The Super Mario Bros. Movie Fails Peach In A Big Way

The following article contains spoilers for "The Super Mario Bros. Movie."

The plot of most "Mario" games is pretty much the same. Someone gets kidnapped (usually Princess Peach), and it's up to Mario and his friends to save them. "The Super Mario Bros. Movie" largely sticks to this idea, but this time, Luigi is the one held hostage by Bowser, forcing Mario to team up with Peach, Toad, and Donkey Kong to save him and their worlds. 

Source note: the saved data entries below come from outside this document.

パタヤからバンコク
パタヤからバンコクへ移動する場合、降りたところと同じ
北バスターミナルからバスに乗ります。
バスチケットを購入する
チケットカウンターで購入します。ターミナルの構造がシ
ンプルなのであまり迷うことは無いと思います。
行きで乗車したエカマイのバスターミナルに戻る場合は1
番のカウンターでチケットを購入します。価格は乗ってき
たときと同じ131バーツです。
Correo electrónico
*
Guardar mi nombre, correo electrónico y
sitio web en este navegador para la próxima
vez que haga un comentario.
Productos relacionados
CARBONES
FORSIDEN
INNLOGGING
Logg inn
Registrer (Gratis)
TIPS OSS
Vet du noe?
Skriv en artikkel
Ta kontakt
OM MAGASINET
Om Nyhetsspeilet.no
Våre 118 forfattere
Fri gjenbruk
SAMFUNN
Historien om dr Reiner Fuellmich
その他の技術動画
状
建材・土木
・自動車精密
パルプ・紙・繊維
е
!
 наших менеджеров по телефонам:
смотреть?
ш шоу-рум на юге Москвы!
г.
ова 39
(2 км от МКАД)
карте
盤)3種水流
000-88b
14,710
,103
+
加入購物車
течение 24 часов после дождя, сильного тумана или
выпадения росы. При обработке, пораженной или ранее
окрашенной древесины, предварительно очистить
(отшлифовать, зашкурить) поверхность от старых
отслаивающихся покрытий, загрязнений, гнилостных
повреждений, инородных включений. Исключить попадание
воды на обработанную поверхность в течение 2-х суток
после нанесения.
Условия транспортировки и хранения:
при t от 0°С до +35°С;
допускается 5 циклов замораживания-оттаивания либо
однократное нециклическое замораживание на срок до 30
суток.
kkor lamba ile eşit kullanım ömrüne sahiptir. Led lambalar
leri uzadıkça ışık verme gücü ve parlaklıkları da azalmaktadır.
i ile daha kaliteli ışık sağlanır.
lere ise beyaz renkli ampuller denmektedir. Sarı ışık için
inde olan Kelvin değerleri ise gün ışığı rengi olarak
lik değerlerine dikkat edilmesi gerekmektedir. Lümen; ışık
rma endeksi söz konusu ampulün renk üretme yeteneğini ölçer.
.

Even from the trailers, it was abundantly clear the film was going to avoid making Peach a damsel in distress, instead giving her greater agency. Whether the movie actually succeeds in that endeavor is another question entirely. Peach does show off some skills, like completing the obstacle course without breaking a sweat and freezing Bowser initially in the final fight. However, even with these brief "girl boss" moments, Peach still feels like an incomplete character, serving more as a cheerleader to Mario than as royalty with a breadth of skills at her disposal.

Peach has actually saved Mario from time to time in the games, and on multiple occasions, players can assume control of her. She never really gets that sense of agency in the film, as she always feels like a supporting player, cheering Mario on from the sideline and giving him pointers on how to interact with this world. She functions more as a guide character who displays the power of the fire plant initially so that Mario knows how to use it later and walks him through the obstacle course. While it's not a terrible portrayal, it's a missed opportunity to make the character so much more than what people tend to perceive her as.

Peach needed a big hero moment of her own

While plenty of fans were excited at the prospect of "warrior Princess Peach," there were also concerns she'd fall into generic "strong female character" type territory. While she certainly gets a ton to do, the audience doesn't really come ahead in knowing much about her by the end, other than she's pretty good at everything. She's a decent fighter and a solid diplomat, often being the one to do most of the talking when trying to get the Kongs to join the fight or convince Bowser to leave the Toads alone. But by the end, Mario and Luigi feel like they've reconciled with who they are, realizing they can do anything together, whereas Peach feels in the same place, not very much changed from her attitudes at the beginning of the film. 

It also feels as though her characterization isn't going to change that much in the public's eye, seeing how she's still incredibly reliant on Mario. For that to change, Peach needed a much grander moment in the final fight against Bowser. She freezes him temporarily and stops the lowering of his victims into the lava, but after that, Mario and Luigi get the most licks in. This actually wouldn't be against what gamers have seen from her in the games. When she's a playable character, people actually use her against some pretty powerful bosses. It's obviously Mario's movie, so him landing the final blow isn't a shock. But it feels like there's something missing from Peach to make her feel like the only reason she's leading the Toads is because she's taller than everyone else. 

Again, Peach isn't terrible in this movie, but it feels like there was so much more that could've been done with her. Hopefully, with an inevitable "Mario" movie sequel materializes, Peach gets a larger role to play.